DESCRIPTION OF THE TASK
Copy out every line of the entries below, keeping each character, line break and punctuation mark unchanged.

DATA EXCERPTS
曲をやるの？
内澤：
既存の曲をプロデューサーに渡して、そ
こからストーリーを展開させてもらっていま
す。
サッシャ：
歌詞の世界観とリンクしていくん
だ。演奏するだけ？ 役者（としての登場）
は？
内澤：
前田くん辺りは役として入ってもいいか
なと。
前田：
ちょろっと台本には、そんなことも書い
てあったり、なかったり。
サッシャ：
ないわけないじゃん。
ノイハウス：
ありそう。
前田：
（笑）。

REPLY
曲をやるの？
内澤：
既存の曲をプロデューサーに渡して、そ
こからストーリーを展開させてもらっていま
す。
サッシャ：
歌詞の世界観とリンクしていくん
だ。演奏するだけ？ 役者（としての登場）
は？
内澤：
前田くん辺りは役として入ってもいいか
なと。
前田：
ちょろっと台本には、そんなことも書い
てあったり、なかったり。
サッシャ：
ないわけないじゃん。
ノイハウス：
ありそう。
前田：
（笑）。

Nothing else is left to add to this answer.